* _TASK TO CARRY OUT_
Every line below should be copied exactly; drop the pictures.

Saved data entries
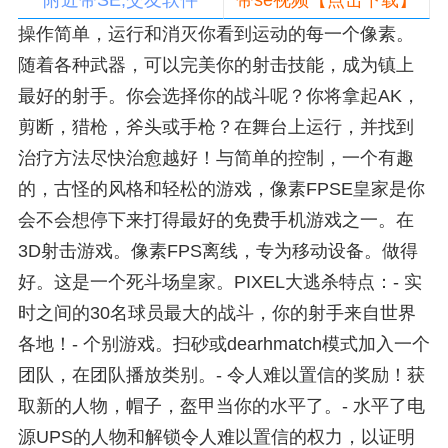
附近带SE,交友软件
带se视频【点击下载】
操作简单，运行和消灭你看到运动的每一个像素。
随着各种武器，可以完美你的射击技能，成为镇上
最好的射手。你会选择你的战斗呢？你将拿起AK，
剪断，猎枪，斧头或手枪？在舞台上运行，并找到
治疗方法尽快治愈越好！与简单的控制，一个有趣
的，古怪的风格和轻松的游戏，像素FPSE皇家是你
会不会想停下来打得最好的免费手机游戏之一。在
3D射击游戏。像素FPS离线，专为移动设备。做得
好。这是一个死斗场皇家。PIXEL大逃杀特点：- 实
时之间的30名球员最大的战斗，你的射手来自世界
各地！- 个别游戏。扫砂或dearhmatch模式加入一个
团队，在团队播放类别。- 令人难以置信的奖励！获
取新的人物，帽子，盔甲当你的水平了。- 水平了电
源UPS的人物和解锁令人难以置信的权力，以证明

* _WRITTEN ANSWER_
附近带SE,交友软件
带se视频【点击下载】
操作简单，运行和消灭你看到运动的每一个像素。
随着各种武器，可以完美你的射击技能，成为镇上
最好的射手。你会选择你的战斗呢？你将拿起AK，
剪断，猎枪，斧头或手枪？在舞台上运行，并找到
治疗方法尽快治愈越好！与简单的控制，一个有趣
的，古怪的风格和轻松的游戏，像素FPSE皇家是你
会不会想停下来打得最好的免费手机游戏之一。在
3D射击游戏。像素FPS离线，专为移动设备。做得
好。这是一个死斗场皇家。PIXEL大逃杀特点：- 实
时之间的30名球员最大的战斗，你的射手来自世界
各地！- 个别游戏。扫砂或dearhmatch模式加入一个
团队，在团队播放类别。- 令人难以置信的奖励！获
取新的人物，帽子，盔甲当你的水平了。- 水平了电
源UPS的人物和解锁令人难以置信的权力，以证明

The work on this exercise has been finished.